L’univers développé par Lucius Shepard n’aura jamais été publié dans son intégralité, ni en France ni ailleurs dans le monde. Rien que pour ça la parution du dragon Griaule est en soi un événement ! Celui-ci contiendra donc six novellas toutes inédites en français (ou nouvelles traductions), dont L’Homme qui peignit le dragon Griaule, texte liminaire publié en 1984 dans lequel l’auteur introduit « l’univers de Griaule, un monde préindustriel où un dragon titanesque a été pétrifié par un puissant sorcier voilà plusieurs millénaires.

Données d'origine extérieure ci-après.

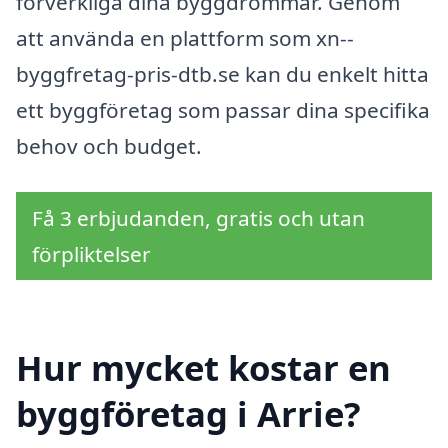
förverkliga dina byggdrömmar. Genom
att använda en plattform som xn--
byggfretag-pris-dtb.se kan du enkelt hitta
ett byggföretag som passar dina specifika
behov och budget.
Få 3 erbjudanden, gratis och utan
förpliktelser
Hur mycket kostar en
byggföretag i Arrie?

Depuis ces temps reculés, la créature s’est « intégrée » au paysage, devenant à elle seule une chaîne de montagne chargée de végétation qui abrite ville et villages. Mais si le monstre ne bouge plus, il n’en est pas mort pour autant. Ainsi Griaule continue-t-il d’instiller sa néfaste influence, une insidieuse corruption qui s’attaque aussi bien aux hommes qu’à la nature… Car Griaule poursuit un but. Inavoué et inavouable… » Mais soudain surgit un homme étrange, un peintre et tatoueur qui a un drôle de projet à proposer aux pères de la cité : empoisonner le dragon Griaule en le peignant…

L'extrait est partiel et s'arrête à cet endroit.